Como é Portugal contribui para as vendas do grupo? Tem vindo a decrescer, a crescer?
Não, está estável. Portugal fatura mais que uma Espanha, que uma Itália, por questões históricas. Mas agora é evidente que o nosso país é um país pequeno, de 10 milhões. Temos mantido o nosso market share interno no grupo. Temos mantido e não é fácil mantê-lo. A quota de mercado que a La Redoute Portugal tem no grupo? Nós faturamos cerca de 3% das vendas do grupo a nível mundial.
E isso é quanto em facturação?
Isso não divulgamos. (risos)
Temos imensos investimentos franceses em Portugal – BNP Paribas, Vinci, Decathlon, SAUR, entre muitos outros – o que é se está a passar com esta nova paixão de França por Portugal?
Sempre foi. Primeiro, em termos de consumo. Eu estive muitos anos e conheço bem o mercado espanhol. Tive duas grandes experiências em Espanha e costumo dizer que o consumidor mais próximo do português é o francês. Em termos de consumo nós não temos nada a ver com Espanha. Socialmente, comercialmente, o francês é muito próximo do português, coisa que não é de Espanha. Quando os marketeers se apercebem disso, é facílimo extravasar aqui o mercado francês. Logo. É muito interessante perceber o top ten de artigos em Portugal, Espanha e França. E vamos encontrar em Portugal oito artigos dos dez franceses. Em Espanha vamos encontrar dois ou três.
Nos produtos em si?
Acho que vai ser muito engraçado a Mercadona em Portugal, porque é um padrão espanhol. Nós estivemos sempre ligados ao padrão de consumismo francês dos anos 80, do fim dos anos 80 e década de 90, quando o grupo Sonae ficou com a insígnia [dos franceses] da Promodés. Nós sempre tivemos uma cultura muito afrancesada no consumo. Será fruto da nossa emigração? Não sei dizer. Mas, factualmente, é. Isso é um facto. Quando as low-cost da distribuição vieram para Portugal – Lidl e companhia – o início foi mais difícil do que agora.
Padrões alemães?
Exatamente. Tiveram mais dificuldade. Agora não, têm uma penetração extraordinária e continuam a crescer como cogumelos ligados. Mas as empresas [francesas] acham que é fácil fazer negócios em Portugal porque pensamos de maneira semelhante. Primeiro, pelo conceito de consumismo. Depois há um enquadramento economico-social que é muito favorável. O português é uma mão de obra extraordinária – ágil, poliglota. Repare que muitas das organizações [francesas] vieram para Portugal a pensar no comércio local e começaram a instalar aqui shared services. E dos shared services que estão cá, os mais fortes são os franceses. O melhor exemplo disso é o BNP Paribas, que tem aqui três ou quatro mil colaboradores. Esse é o perfeito exemplo, mas depois há outros, da indústria automóvel. Tudo advém do facto de uma grande proximidade entre os dois países.
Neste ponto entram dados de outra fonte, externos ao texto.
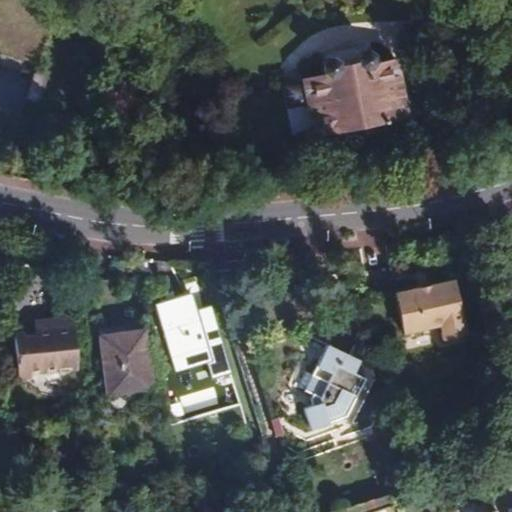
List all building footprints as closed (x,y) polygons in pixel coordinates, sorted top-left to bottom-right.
[(327,74),(283,86),(288,109),(308,105),(314,136),(408,115),(396,60),(370,66),(373,61),(372,54),(367,51),(361,52),(357,58),(359,62),(338,67),(337,62),(331,58),(325,60),(322,65),(323,72),(327,74)] [(39,102),(47,78),(35,74),(32,83),(0,71),(0,107),(21,114),(27,98),(39,102)] [(14,266),(18,288),(50,285),(48,268),(32,267),(27,261),(16,263),(14,266)] [(119,277),(88,280),(92,322),(123,319),(119,277)] [(394,293),(366,300),(373,336),(402,330),(402,335),(439,327),(442,341),(466,336),(454,279),(394,292),(394,293)] [(53,322),(50,285),(11,289),(15,333),(13,333),(15,373),(77,369),(73,319),(53,322)] [(154,308),(192,296),(191,291),(153,303),(154,308)] [(192,296),(154,308),(174,373),(205,362),(211,380),(232,373),(211,304),(197,308),(192,296)] [(152,389),(143,329),(98,336),(106,397),(152,389)] [(354,372),(360,360),(327,344),(311,375),(305,373),(299,387),(303,389),(303,390),(312,395),(310,399),(311,406),(303,408),(311,431),(347,417),(365,378),(354,372)] [(187,417),(221,406),(215,388),(181,398),(187,417)] [(261,511),(273,508),(265,484),(245,490),(251,511),(261,511)]
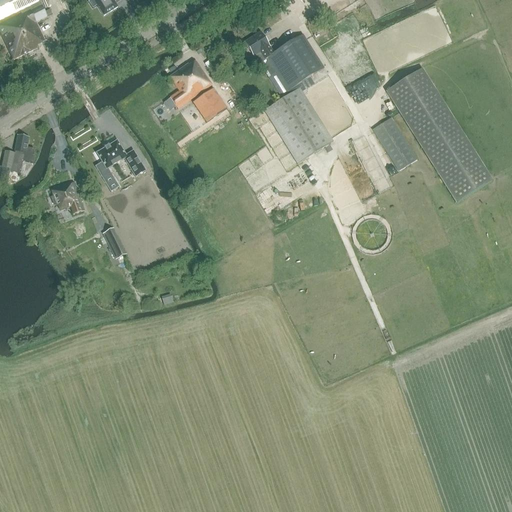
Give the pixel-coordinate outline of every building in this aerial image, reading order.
[(36,24),(48,18),(40,2),(39,3),(37,0),(0,0),(0,33),(14,60),(38,49),(37,46),(45,42),(36,24)] [(117,0),(91,0),(88,2),(93,9),(97,6),(104,16),(117,8),(114,2),(117,0)] [(339,19),(347,35),(357,30),(349,14),(339,19)] [(314,39),(325,55),(335,48),(328,37),(336,32),(333,27),(314,39)] [(261,33),(245,43),(245,44),(249,50),(254,58),(257,62),(261,63),(267,59),(276,74),(271,78),(269,79),(282,101),(299,89),(301,88),(299,85),(324,69),(303,36),(274,54),(261,33)] [(189,65),(188,65),(169,78),(179,92),(171,98),(179,109),(211,86),(206,79),(207,78),(196,62),(189,66),(189,65)] [(492,182),(422,70),(386,92),(456,204),(492,182)] [(370,87),(377,83),(375,78),(368,82),(370,87)] [(355,88),(348,90),(350,96),(357,93),(355,88)] [(282,101),(264,112),(298,166),(333,143),(299,89),(282,101)] [(206,124),(216,117),(202,97),(192,104),(206,124)] [(417,160),(391,119),(373,131),(398,172),(417,160)] [(246,156),(254,151),(243,134),(236,138),(246,156)] [(0,166),(0,186),(7,188),(18,180),(22,162),(32,164),(34,155),(32,154),(33,149),(27,148),(29,138),(17,135),(13,154),(5,152),(2,167),(0,166)] [(105,149),(96,154),(102,163),(95,167),(107,187),(115,182),(108,170),(124,160),(132,173),(134,171),(137,176),(145,172),(133,151),(126,156),(117,142),(109,147),(108,146),(104,149),(105,149)] [(73,183),(50,191),(55,206),(57,205),(59,211),(69,207),(72,215),(83,211),(73,183)] [(304,201),(314,192),(311,188),(301,197),(304,201)] [(297,195),(271,208),(278,222),(303,209),(297,195)] [(174,225),(161,231),(169,248),(182,242),(174,225)] [(109,232),(105,234),(110,244),(108,245),(116,260),(118,259),(122,257),(126,255),(118,239),(113,230),(109,232)]
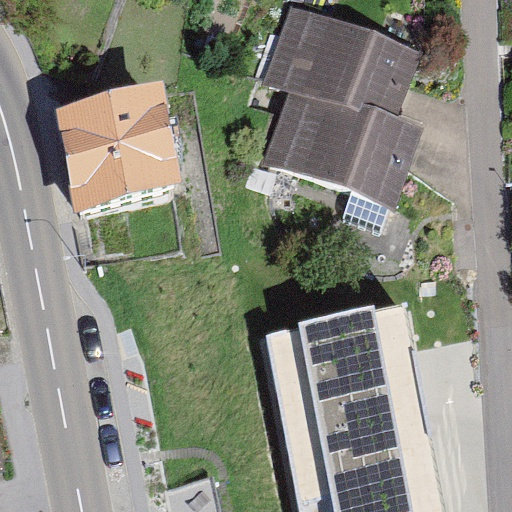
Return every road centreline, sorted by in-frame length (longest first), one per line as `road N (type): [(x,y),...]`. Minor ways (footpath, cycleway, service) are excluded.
road 1 (tertiary): [(0,103),(81,511)]
road 2 (residential): [(495,0),(511,329)]
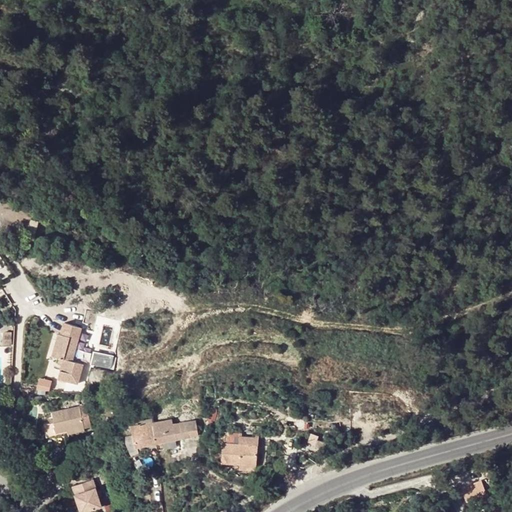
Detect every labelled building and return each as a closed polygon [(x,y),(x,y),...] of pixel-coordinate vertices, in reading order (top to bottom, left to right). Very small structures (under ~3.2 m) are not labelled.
[(316,15),(316,24),(326,24),(326,15),(316,15)] [(79,334),(80,328),(62,324),(59,335),(65,336),(66,331),(79,334)] [(100,330),(100,345),(107,345),(108,331),(100,330)] [(65,336),(59,335),(57,334),(51,357),(62,360),(57,379),(76,384),(81,365),(72,363),(79,334),(66,331),(65,336)] [(3,345),(10,346),(11,332),(3,332),(3,345)] [(42,376),(39,387),(51,390),(54,379),(42,376)] [(68,436),(67,432),(82,430),(83,430),(80,409),(52,412),(53,423),(43,424),(44,437),(68,436)] [(158,444),(165,442),(176,440),(173,424),(172,419),(154,422),(142,424),(131,426),(133,435),(136,448),(138,447),(158,444)] [(196,421),(173,424),(176,440),(199,436),(196,421)] [(314,432),(310,444),(318,447),(322,434),(314,432)] [(139,452),(138,447),(136,448),(133,435),(126,436),(126,445),(131,455),(139,452)] [(228,435),(227,443),(255,445),(256,437),(228,435)] [(166,449),(165,442),(158,444),(160,451),(166,449)] [(257,466),(258,445),(255,445),(227,443),(223,443),(222,463),(240,465),(257,466)] [(468,501),(490,495),(486,479),(463,485),(468,501)] [(69,490),(76,511),(91,511),(99,509),(89,482),(69,490)]
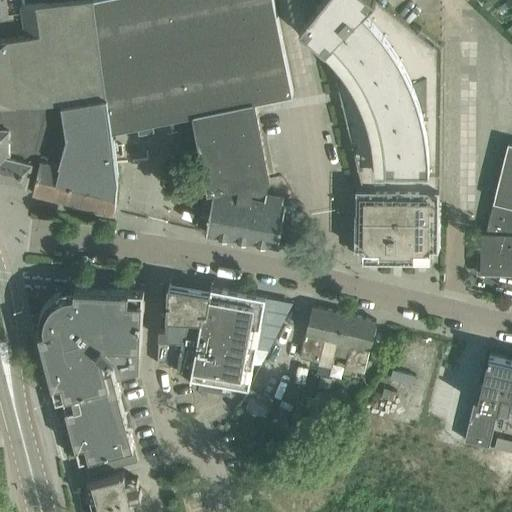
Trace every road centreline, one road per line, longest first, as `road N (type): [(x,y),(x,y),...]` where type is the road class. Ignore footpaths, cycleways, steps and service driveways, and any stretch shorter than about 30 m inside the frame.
road 1 (unclassified): [(511,326),(269,266),(157,251)]
road 2 (unclassified): [(223,511),(212,469),(164,418),(151,378),(157,251)]
road 3 (unclassified): [(157,251),(0,231)]
road 4 (tertiary): [(12,397),(0,267)]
Acha que isso se deve a quê?
À emigração? Não sei dizer. Mas essa noção de braços abertos de umas organizações para outras leva a que Portugal esteja no mapa de França, a vários níveis e fiscalmente, quando os governos mudaram a lei dos reformados, foi a autoestrada que faltava abrir. Antes era um caminho, passou a ser uma autoestrada, que traz um conjunto de negócios uns atrás de outros mundos. Para mim, um dos grandes exemplos é o que está a acontecer na Comporta, quando foi completamente comprada pelos franceses.